La DRH du groupe L’Occitane s’est dotée d’outils classiques de gestion des ressources humaines. Chaque salarié bénéficie d’un entretien d’évaluation de la performance et d’un entretien de développement personnel par an. Les résultats sont validés par la hiérarchie et remontent jusqu’à la DRH. « Le plan de formation est utilisé pour permettre aux salariés d’évoluer dans leur métier ou de changer de fonction. La plupart des ouvertures de poste font l’objet d’une petite annonce sur l’intranet », précise Lionel Sauzet, le délégué CFE-CGC présent à Lagorce. Après la fusion, 37 personnes ont vu leur poste supprimé sur ce site. Trois affectations ont été systématiquement proposées à chacune d’elles, à Lagorce ou dans l’usine de Manosque, avec une formation suffisante pour leur permettre de rebondir en interne.

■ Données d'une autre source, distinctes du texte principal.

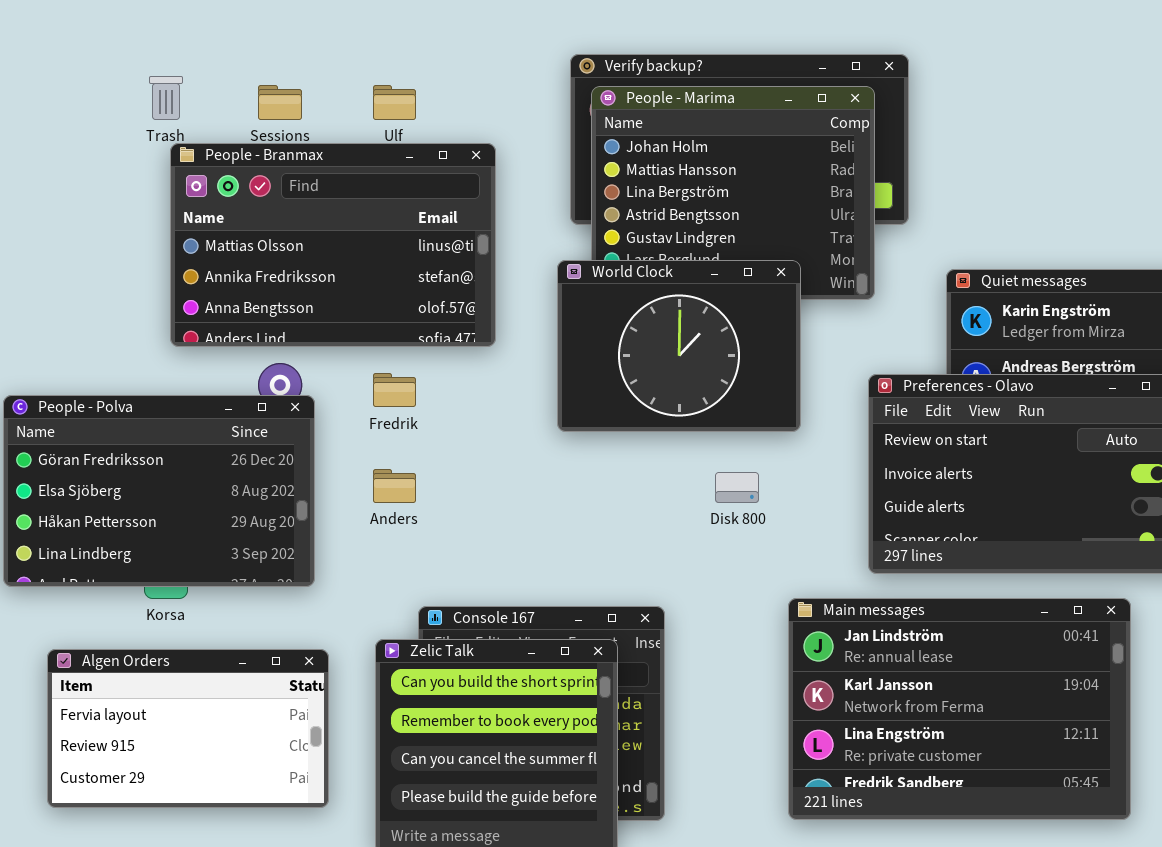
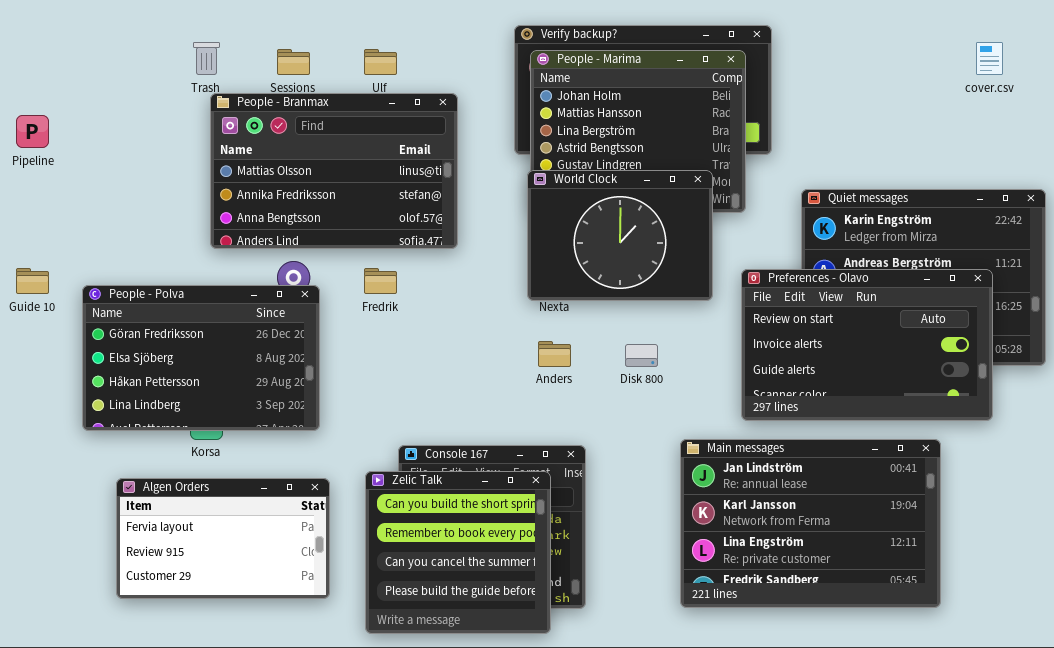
World Clock: [557,260,801,432] -> [527,170,713,301], moved
Anders: [373,469,416,503] -> [538,341,571,367], moved

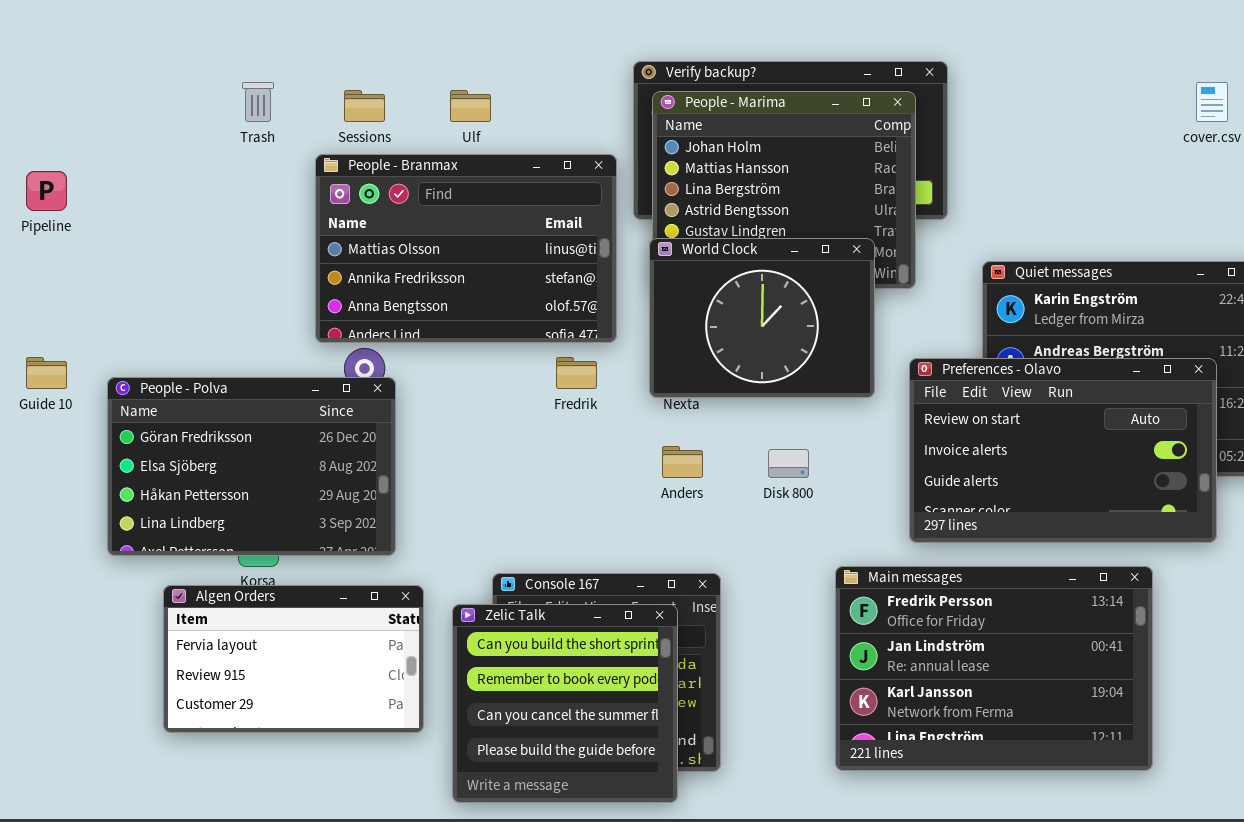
People - Branmax: [210,93,458,249] -> [315,154,617,343], moved
Fredrik: [364,268,397,294] -> [556,357,597,389], moved
Main messages: [680,439,941,608] -> [835,566,1153,771], scrolled up 1 row
Algen Orders: [116,478,330,599] -> [163,585,424,733], moved

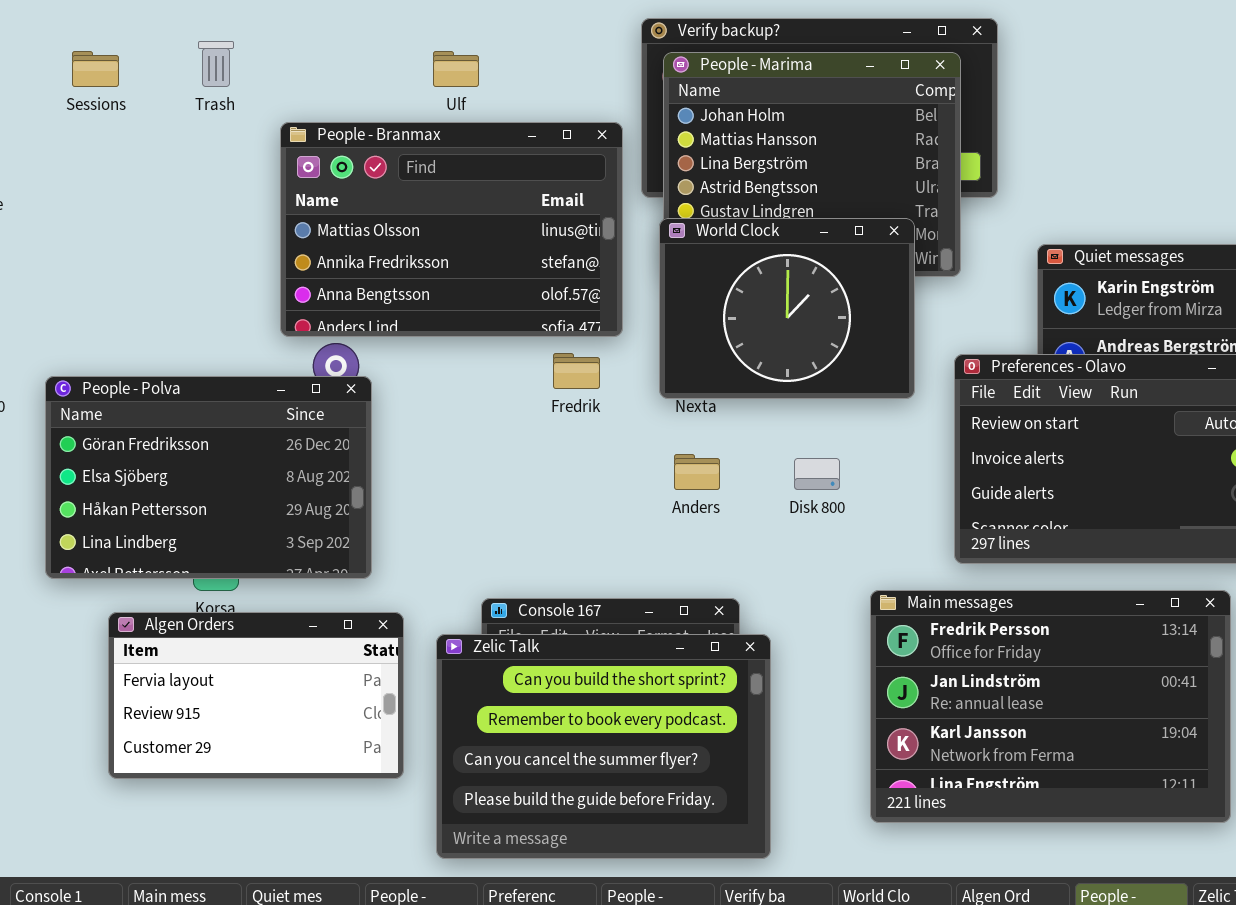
Sessions: [344,90,385,122] -> [72,51,119,87], moved
Zelic Talk: [452,604,678,803] -> [436,634,771,859], resized

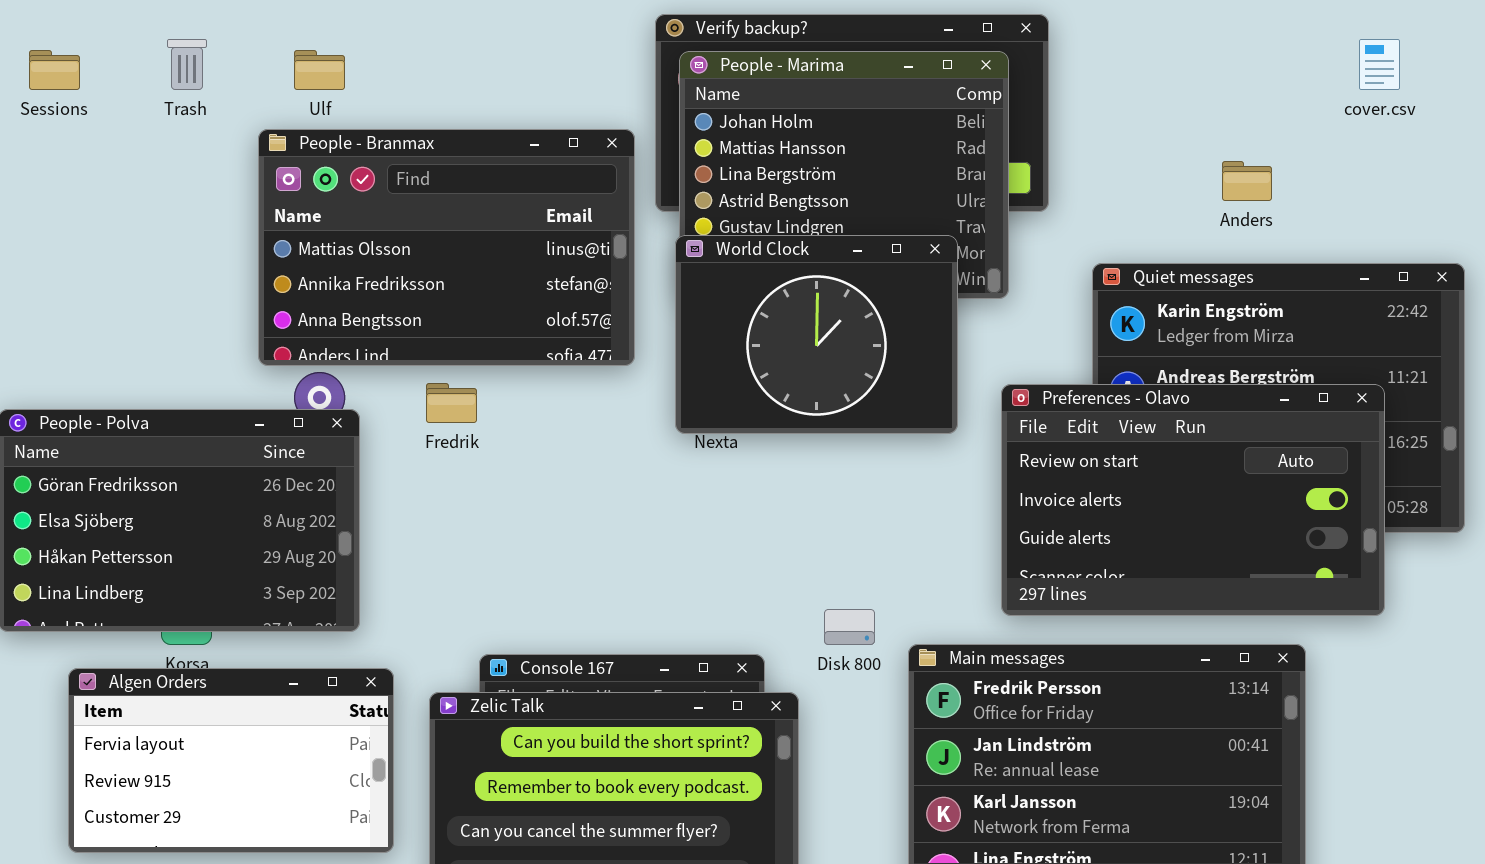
Ulf: [433,51,479,87] -> [294,50,345,90], moved
Fredrik: [553,353,600,389] -> [426,383,477,423], moved
Anders: [674,454,720,490] -> [1222,161,1272,201], moved
Disk 800: [794,458,840,490] -> [824,609,875,645], moved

Chez Weleda, les salariés ont également un entretien annuel de développement avec leur responsable hiérarchique. Mais le compte rendu n’est pas présenté à la personne concernée et les résultats ne remontent pas jusqu’à la DRH. « Les demandes de formation parviennent à la DRH, mais les autres informations restent aux mains des chefs de service. Résultat, certains problèmes ne sont jamais réglés », estime Marie-Christine Lebreton, qui ajoute que nombre de managers ne sont pas formés pour tirer profit de ces entretiens. Estelle Bisch, la DRH, défend la logique du système. « Nos managers de proximité sont très proches de leur équipe. Le dialogue est constant et les problèmes remontent vite car nous ne sommes pas très nombreux. »

L’explication ne convainc pas les représentants du personnel. « Je n’ai eu qu’un seul entretien annuel de développement sur les huit dernières années. Ça a été un exercice très formel et bureaucratique », affirme un membre du CHSCT. « Il existe des tensions dans certains services, comme dans tout groupe de travail, relève Hélène Jurvillier. Mais les représentants du personnel jouent pleinement leur rôle. » La situation n’est cependant pas catastrophique. Un prédiagnostic vient d’être réalisé par un psychologue du travail. Si des situations à problème perdurent, il ne juge pas nécessaire de constituer des groupes de parole. Mais des référents internes chargés de mener une enquête pour relever toutes les situations à risque seront formés. « Dans une entreprise qui évolue et subit des contraintes réglementaires importantes, les tensions sont inévitables. Mais chez Weleda, la direction met l’accent sur le dialogue entre les managers et leur équipe », assure-t-il.

En dépit des discours affichés par Weleda et Melvita sur le développement durable et la responsabilité sociale de l’entreprise, ces grands principes sont un peu oubliés dans la gestion RH de tous les jours. Le site français du groupe suisse Weleda est celui qui semble s’être le plus éloigné de ce petit jeu de la vérité.

Melvita

Effectif :

360 salariés

(5 000 pour L’Occitane dans le monde)

Chiffre d’affaires :

30 millions d’euros

(31 mars 2011)

Actionnaire:

L’Occitane International SA

(détenue par Reinold Geiger)

Weleda

Effectif France:

370 salariés

(1 800 dans le monde)

Chiffre d’affaires :

54,5 millions d’euros

(en 2011)

Actionnaires principaux:

La Société anthroposophique universelle et la clinique Ita Wegman

Pingres mais partageurs

Les entreprises de la cosmétique font le bonheur de la France. Ce secteur se place au quatrième rang de l’économie française par son solde commercial net, sans compter les revenus financiers sous forme de royalties. Il est composé à 80 % de PME installées sur quelque 450 sites de fabrication ou de recherche répartis dans 74 départements. Pour le moment, pas de délocalisation à déplorer. Dans le secteur de la chimie, les entreprises cosmétiques constituent un monde à part, dans lequel « le dialogue social est plus développé qu’ailleurs », d’après Daniel Morel, secrétaire fédéral de la FCE CFDT.

Les leaders comme L’Oréal tentent de fidéliser leurs troupes en leur proposant des services de conciergerie. Mais ils sont moins généreux en matière de rémunération. Les salaires sont peu élevés et proches des niveaux de la grille conventionnelle. C’est pourquoi, selon les partenaires sociaux, la Fédération des entreprises de la beauté est peu active lors des négociations annuelles sur les salaires de la branche. Ses adhérents sont trop attachés à leur mixte petits salaires et intéressement confortable. E. B.